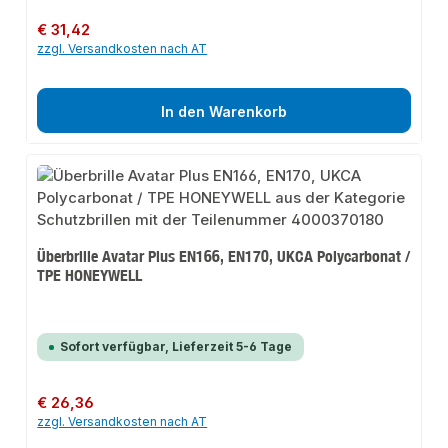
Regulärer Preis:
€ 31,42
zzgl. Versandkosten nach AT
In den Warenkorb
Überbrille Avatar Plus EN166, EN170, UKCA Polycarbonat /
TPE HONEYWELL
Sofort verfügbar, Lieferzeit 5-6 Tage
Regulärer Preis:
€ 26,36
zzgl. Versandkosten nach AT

◆ ◆ ◆ ◆ ◆ ◆ ◆

→ **Obiettivo dell'esercizio**
Riproponi fedelmente il testo di tutte le righe qui sopra. Lascia fuori le immagini.

→ **Risposta**
Regulärer Preis:
€ 31,42
zzgl. Versandkosten nach AT
In den Warenkorb
Überbrille Avatar Plus EN166, EN170, UKCA Polycarbonat /
TPE HONEYWELL
Sofort verfügbar, Lieferzeit 5-6 Tage
Regulärer Preis:
€ 26,36
zzgl. Versandkosten nach AT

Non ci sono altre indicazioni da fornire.